=== Directions for this task ===
Write out every line of the entries below word for word, keeping their order.

=== Material to process ===
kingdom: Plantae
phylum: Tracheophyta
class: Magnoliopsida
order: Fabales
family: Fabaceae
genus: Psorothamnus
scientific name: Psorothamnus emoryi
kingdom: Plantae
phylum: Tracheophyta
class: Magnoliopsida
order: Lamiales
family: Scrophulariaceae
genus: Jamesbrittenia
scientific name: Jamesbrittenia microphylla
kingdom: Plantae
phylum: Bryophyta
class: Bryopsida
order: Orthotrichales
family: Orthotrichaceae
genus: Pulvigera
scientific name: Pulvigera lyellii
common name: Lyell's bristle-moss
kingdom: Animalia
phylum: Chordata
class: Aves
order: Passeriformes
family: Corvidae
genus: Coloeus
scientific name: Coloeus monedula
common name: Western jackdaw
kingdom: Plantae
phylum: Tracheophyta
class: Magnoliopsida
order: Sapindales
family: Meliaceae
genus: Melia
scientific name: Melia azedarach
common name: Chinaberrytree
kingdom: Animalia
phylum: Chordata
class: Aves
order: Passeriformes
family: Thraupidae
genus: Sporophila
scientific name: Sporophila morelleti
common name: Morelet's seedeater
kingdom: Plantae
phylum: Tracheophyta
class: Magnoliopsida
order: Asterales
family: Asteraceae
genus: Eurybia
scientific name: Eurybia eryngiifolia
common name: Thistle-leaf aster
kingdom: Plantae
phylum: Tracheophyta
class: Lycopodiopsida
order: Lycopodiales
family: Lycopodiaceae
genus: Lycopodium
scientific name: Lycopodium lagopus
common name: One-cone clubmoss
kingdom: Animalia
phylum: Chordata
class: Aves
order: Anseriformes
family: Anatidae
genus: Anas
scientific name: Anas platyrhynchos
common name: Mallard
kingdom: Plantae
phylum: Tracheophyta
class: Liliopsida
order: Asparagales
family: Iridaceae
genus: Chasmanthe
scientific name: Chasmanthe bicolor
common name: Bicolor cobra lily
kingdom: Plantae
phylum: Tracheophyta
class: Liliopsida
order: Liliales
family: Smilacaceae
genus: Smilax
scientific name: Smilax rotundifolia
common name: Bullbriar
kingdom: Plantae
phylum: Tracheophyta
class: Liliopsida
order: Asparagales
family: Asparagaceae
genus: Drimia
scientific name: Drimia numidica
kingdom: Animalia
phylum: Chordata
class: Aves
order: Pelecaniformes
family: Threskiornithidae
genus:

=== Response to the exercise ===
kingdom: Plantae
phylum: Tracheophyta
class: Magnoliopsida
order: Fabales
family: Fabaceae
genus: Psorothamnus
scientific name: Psorothamnus emoryi
kingdom: Plantae
phylum: Tracheophyta
class: Magnoliopsida
order: Lamiales
family: Scrophulariaceae
genus: Jamesbrittenia
scientific name: Jamesbrittenia microphylla
kingdom: Plantae
phylum: Bryophyta
class: Bryopsida
order: Orthotrichales
family: Orthotrichaceae
genus: Pulvigera
scientific name: Pulvigera lyellii
common name: Lyell's bristle-moss
kingdom: Animalia
phylum: Chordata
class: Aves
order: Passeriformes
family: Corvidae
genus: Coloeus
scientific name: Coloeus monedula
common name: Western jackdaw
kingdom: Plantae
phylum: Tracheophyta
class: Magnoliopsida
order: Sapindales
family: Meliaceae
genus: Melia
scientific name: Melia azedarach
common name: Chinaberrytree
kingdom: Animalia
phylum: Chordata
class: Aves
order: Passeriformes
family: Thraupidae
genus: Sporophila
scientific name: Sporophila morelleti
common name: Morelet's seedeater
kingdom: Plantae
phylum: Tracheophyta
class: Magnoliopsida
order: Asterales
family: Asteraceae
genus: Eurybia
scientific name: Eurybia eryngiifolia
common name: Thistle-leaf aster
kingdom: Plantae
phylum: Tracheophyta
class: Lycopodiopsida
order: Lycopodiales
family: Lycopodiaceae
genus: Lycopodium
scientific name: Lycopodium lagopus
common name: One-cone clubmoss
kingdom: Animalia
phylum: Chordata
class: Aves
order: Anseriformes
family: Anatidae
genus: Anas
scientific name: Anas platyrhynchos
common name: Mallard
kingdom: Plantae
phylum: Tracheophyta
class: Liliopsida
order: Asparagales
family: Iridaceae
genus: Chasmanthe
scientific name: Chasmanthe bicolor
common name: Bicolor cobra lily
kingdom: Plantae
phylum: Tracheophyta
class: Liliopsida
order: Liliales
family: Smilacaceae
genus: Smilax
scientific name: Smilax rotundifolia
common name: Bullbriar
kingdom: Plantae
phylum: Tracheophyta
class: Liliopsida
order: Asparagales
family: Asparagaceae
genus: Drimia
scientific name: Drimia numidica
kingdom: Animalia
phylum: Chordata
class: Aves
order: Pelecaniformes
family: Threskiornithidae
genus:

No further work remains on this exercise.